In Thumm's sanctum the old actor sank into a battered leather chair with a sigh. Patience sat down sedately and Rowe leaned against the jamb with glittering eyes. “You've apparently taken the admonition of the hundred and twenty-second Psalm to heart, Inspector. ‘Peace be within thy walls.' This is good.”

“Yes, but not ‘prosperity within thy palaces,'” laughed Patience, flinging her pert little toque across the room to the top of the safe. “If business continues as bad as it's been, I'm afraid I'll have to get me a job.”

“Women,” said Mr. Rowe fervently, “should never work.”

“Patty, you shut up,” said the Inspector irritably.

“If I could be of any assistance——” began the old gentleman.

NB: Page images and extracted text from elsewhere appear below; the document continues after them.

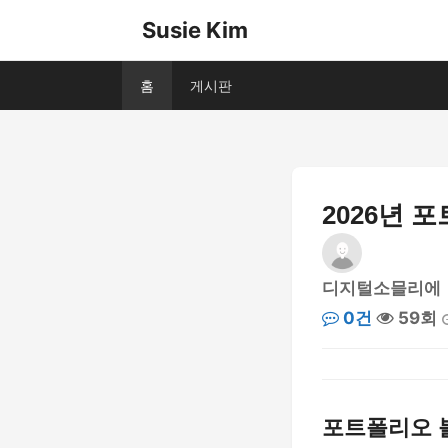
Susie Kim
홈
게시판
2026년 
디지털소믈리에
0건
59회
포트폴리오 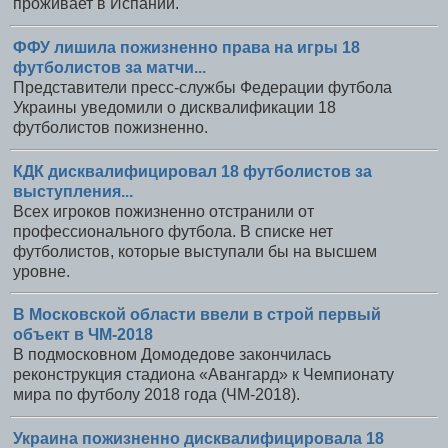
проживает в Испании.
ФФУ лишила пожизненно права на игры 18
футболистов за матчи...
Представители пресс-службы Федерации футбола
Украины уведомили о дисквалификации 18
футболистов пожизненно.
КДК дисквалифицировал 18 футболистов за
выступления...
Всех игроков пожизненно отстранили от
профессионального футбола. В списке нет
футболистов, которые выступали бы на высшем
уровне.
В Московской области ввели в строй первый
объект в ЧМ-2018
В подмосковном Домодедове закончилась
реконструкция стадиона «Авангард» к Чемпионату
мира по футболу 2018 года (ЧМ-2018).
Украина пожизненно дисквалифицировала 18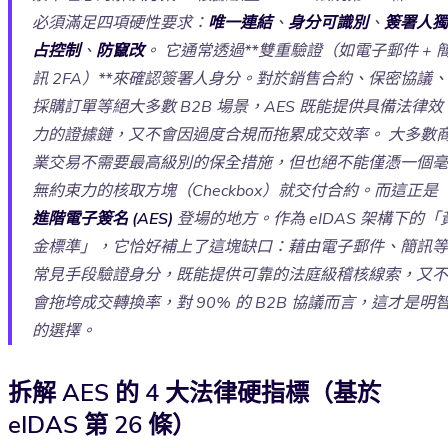
必須滿足四項硬性要求：
唯一連結
、
身分可識別
、
簽署人獨
占控制
、
防竄改
。 它通常透過**雙重驗證（如電子郵件 + 
訊 2FA）**來確認簽署人身分。對於銷售合約、保密協議、
採購訂單等絕大多數 B2B 場景，AES 既能提供具備法律效
力的證據鏈，又不會因過度合規而拖累成交效率。 大多數
業交易不需要最高級別的保全措施，但也絕不能僅憑一個毫
無約束力的核取方塊（Checkbox）就交付合約。而這正是
進階電子簽名 (AES)
登場的地方。作為 eIDAS 架構下的「
金標準」，它恰好補上了這塊缺口：藉由電子郵件、簡訊等
常見手段驗證身分，既能提供可靠的法庭級稽核線索，又不
會拖垮成交轉換率，對 90% 的 B2B 協議而言，這才是明
的選擇。
拆解 AES 的 4 大法律硬指標（基於
eIDAS 第 26 條）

“Nice of you, you old scallywag, but we really don't need any. Patty, I'll spank you! Well, Lane, what do you think?”

Lane crossed his fine old legs after a moment's long scrutiny of his companions. “My thoughts are sometimes irrational, Inspector. I will say that this is the most remarkable case in my experience, and that covers a fairly comprehensive reading of criminology. Now you're the practical policeman. What do
you
think?”

“All balled up,” said the Inspector with a bitter grin. “Beats hell. First time I ever heard of a crook sendin' back the swag with a bonus to boot! Seems to me, though, that the logical thing to do is try and find out who those two birds are—this guy in the blue hat and that other one, the one with the queer horseshoe ring that the bus-starter told us about. I'll check up again on those seventeen school-teachers, but I've got the feeling they're all innocent.”

“And you, my dear?” murmured the old gentleman, turning to Patience, whose thoughts were far away. “You always have something to contribute.”

“It seems to me,” said Patience, “we're making a storm in a teacup. There's been a theft, and the loot has been returned with interest. So far as we know, then, there hasn't ever been a real crime!”

“Merely an interesting problem, eh—nothing more vital?”

She shrugged. “I'm sorry if I'm not very brilliant to-day, but that's all I can get out of it.”